Parallel execution of CREATE DATABASE statements result to an error but not on separate SQL Server instance

2 observations:

1. Since the underlying issue has something to do with concurrency, and access to a "resource" which at a key point only allows a single, but not a concurrent, accessor, it's unsurprising that you might be getting differing results on two different machines when executing highly concurrent scenarios under load. Further, SQL Server Engine differences might be involved. All of this is just par for the course for trying to figure out and debug concurrency issues, especially with an engine involved that has its own very strong notions of concurrency.

2. Rather than going against the grain of the situation by trying to make something work or fully explain a situation, when things are empirically not working, why not change approach by designing for cleaner handling of the problem?

   • One option: acknowledge the reality of SQL Server's need to have a exclusive lock on model db by regulating access via some kind of concurrency synchronization mechanism--a System.Threading.Monitor sounds about right for what is happening here and it would allow you to control what happens when there is a timeout, with a timeout of your choosing. This will help prevent the kind of locked up type scenario that may be happening on the SQL Server end, which would be an explanation for the current "timeouts" symptom (although stress load might be the sole explanation).
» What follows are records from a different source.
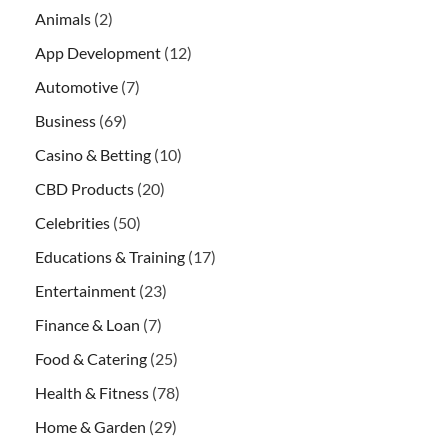
Animals
(2)
App Development
(12)
Automotive
(7)
Business
(69)
Casino & Betting
(10)
CBD Products
(20)
Celebrities
(50)
Educations & Training
(17)
Entertainment
(23)
Finance & Loan
(7)
Food & Catering
(25)
Health & Fitness
(78)
Home & Garden
(29)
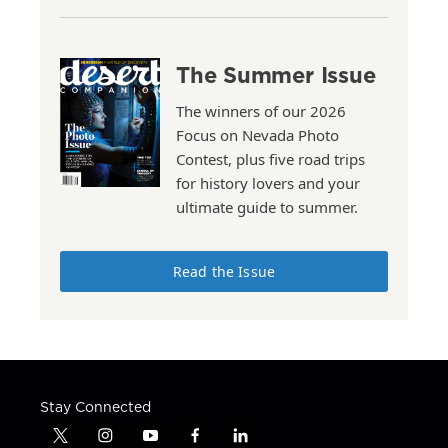
The Summer Issue
The winners of our 2026
Focus on Nevada Photo
Contest, plus five road trips
for history lovers and your
ultimate guide to summer.
Read the Issue
Stay Connected
t
i
y
f
l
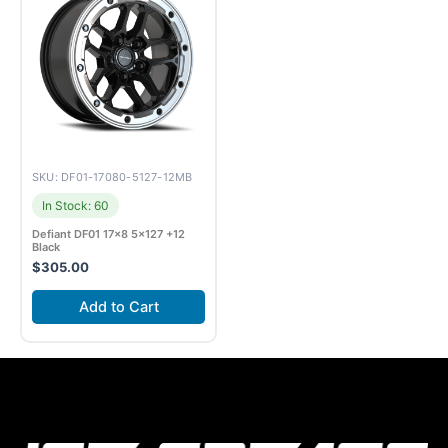
SKU: DF01-17080-5127-12MB
In Stock: 60
Defiant DF01 17×8 5×127 +12
Black
$
305.00
Add to Cart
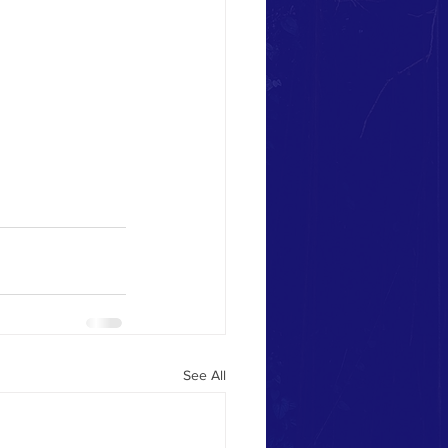
See All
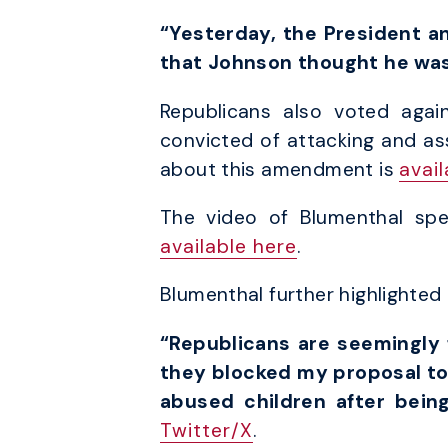
“Yesterday, the President a
that Johnson thought he was 
Republicans also voted aga
convicted of attacking and as
about this amendment is
avai
The video of Blumenthal sp
available here
.
Blumenthal further highlighte
“Republicans are seemingly 
they blocked my proposal to 
abused children after bei
Twitter/X
.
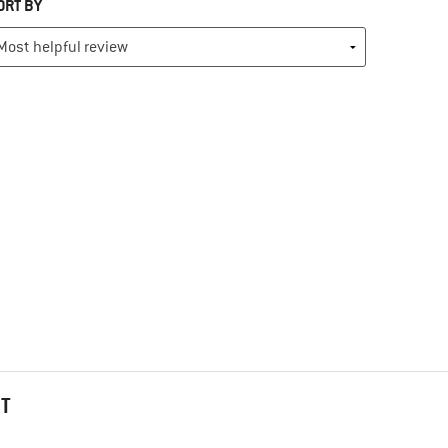
ORT BY
HT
   • Another option: See if you can design in such a way that you don't need to synchronize at all. Get to a point where you never request more than one database create simultaneously. Some kind of queue of the create requests--and the queue is guaranteed to be serviced by, say, only one thread--with requesting tasks doing async/await patterns on the result of the creates.

Either way, you are going to have situations where this slows down to a crawl under stress testing, with super stressed loads causing failure. The key questions are:

• Can your design handle some multiple of the likely worst case load and still show acceptable performance?
• If failure does occur, is your response to the failure "controlled" in a way that you have designed for.